- [Dataset extract]
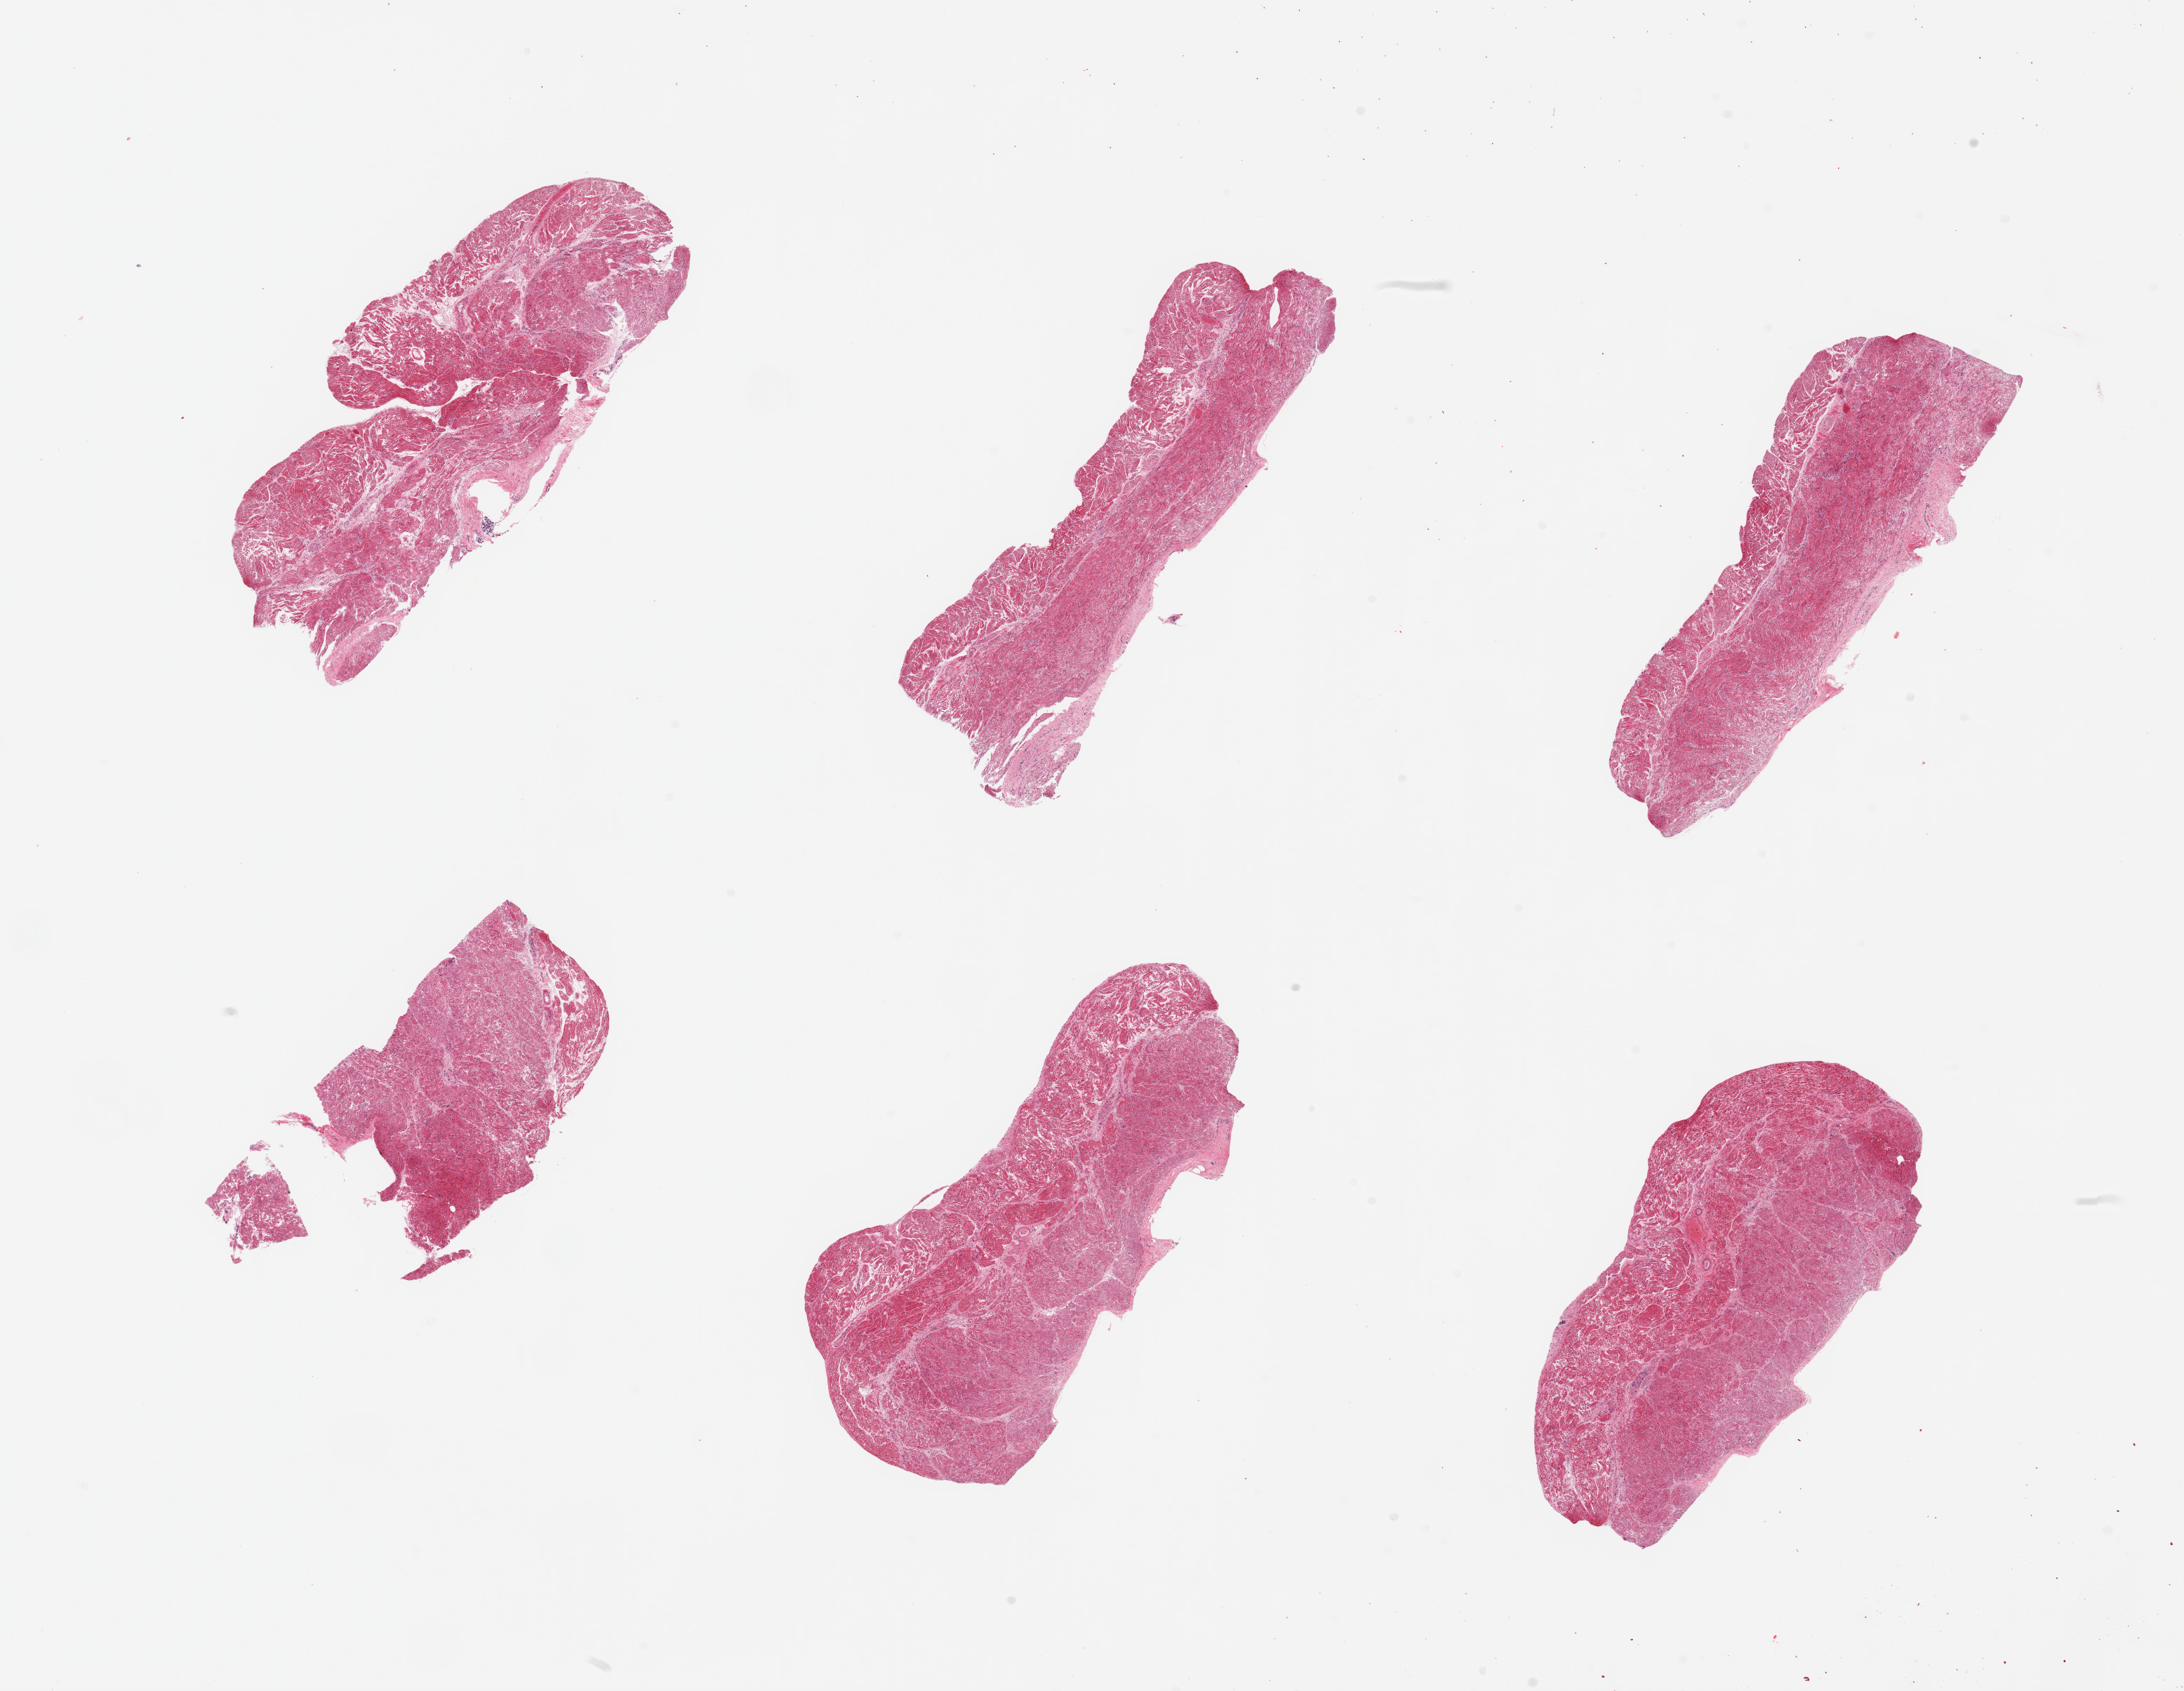
Digitized hematoxylin and eosin (H&E)-stained section, brightfield, low-resolution overview of the scanned area, about 24.6 x 19.1 mm (acquisition: 20x scan), PAXgene-fixed, paraffin-embedded tissue, target tissue: esophageal muscle, tissue donor sample. Male donor.
Review note (as recorded): 6 pieces, confirmed target muscularis.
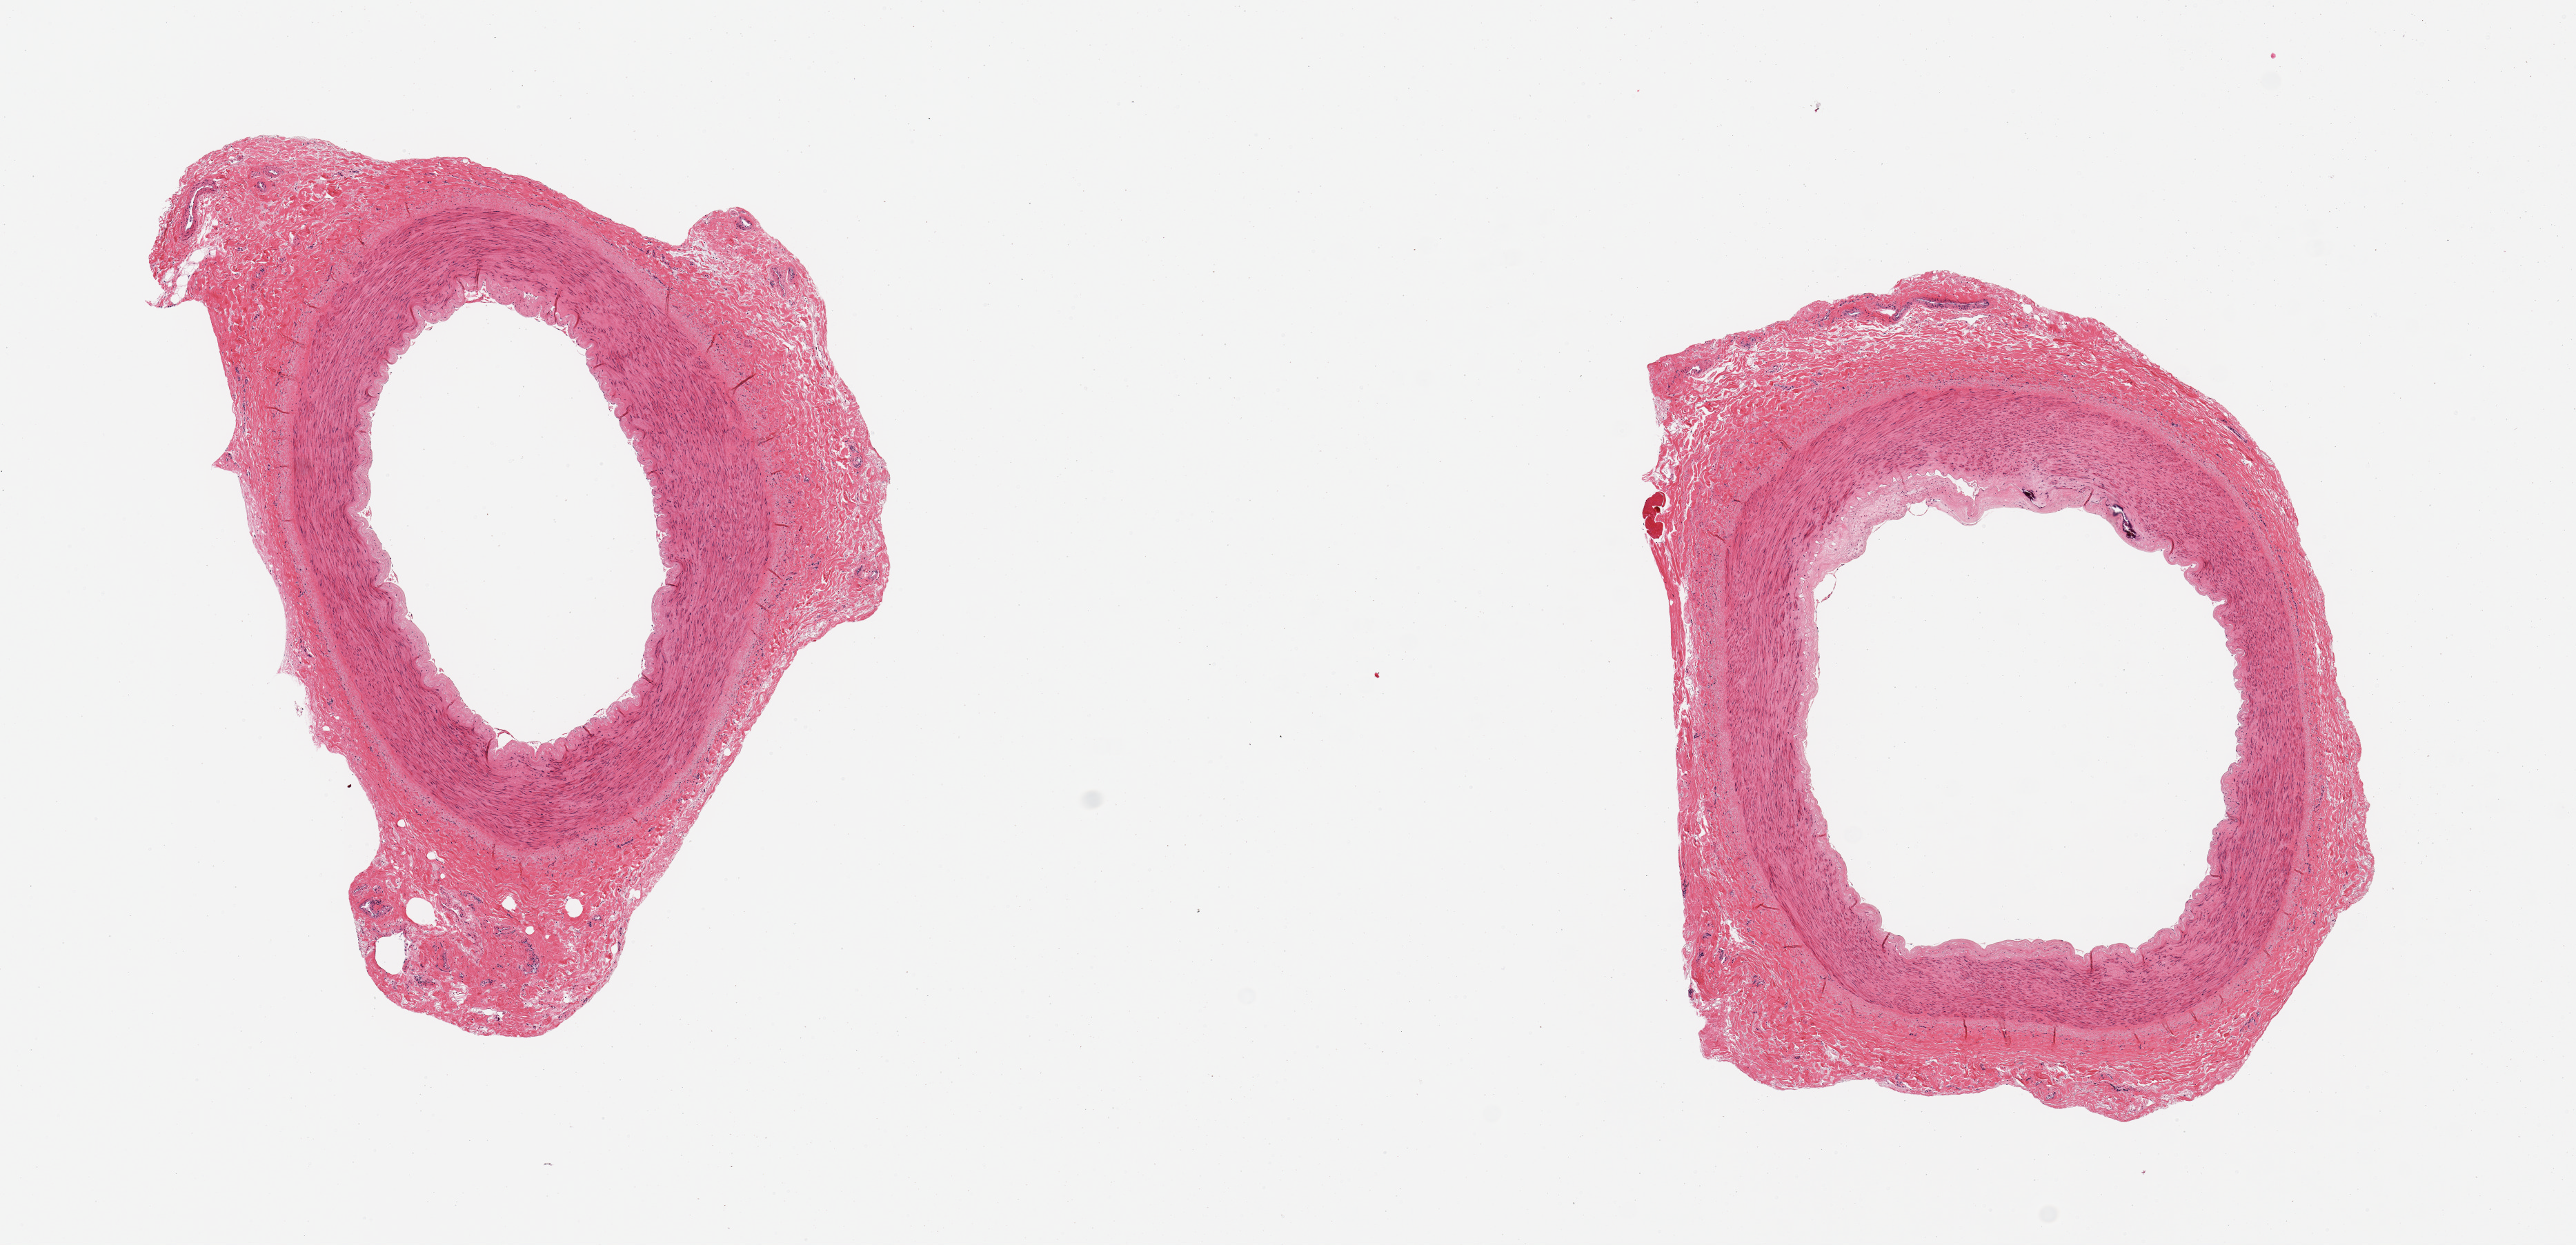
Digitized H&E-stained section — a low-resolution overview of the entire scanned area, about 14.8 x 7.1 mm (from a 20x scan); PAXgene-fixed paraffin-embedded (PFPE) section; target tissue: tibial artery; donor tissue sample. Donor sex: female.
Reviewer comment on this tissue sample: 2 pieces; minimal atherosclerosis, calcification.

- [Directions for this task] Copy back, word for word, every line between the top of the material above and the line that contains "Review note (as", both included, without any pictures.

- [Output of the exercise]
Digitized hematoxylin and eosin (H&E)-stained section, brightfield, low-resolution overview of the scanned area, about 24.6 x 19.1 mm (acquisition: 20x scan), PAXgene-fixed, paraffin-embedded tissue, target tissue: esophageal muscle, tissue donor sample. Male donor.
Review note (as recorded): 6 pieces, confirmed target muscularis.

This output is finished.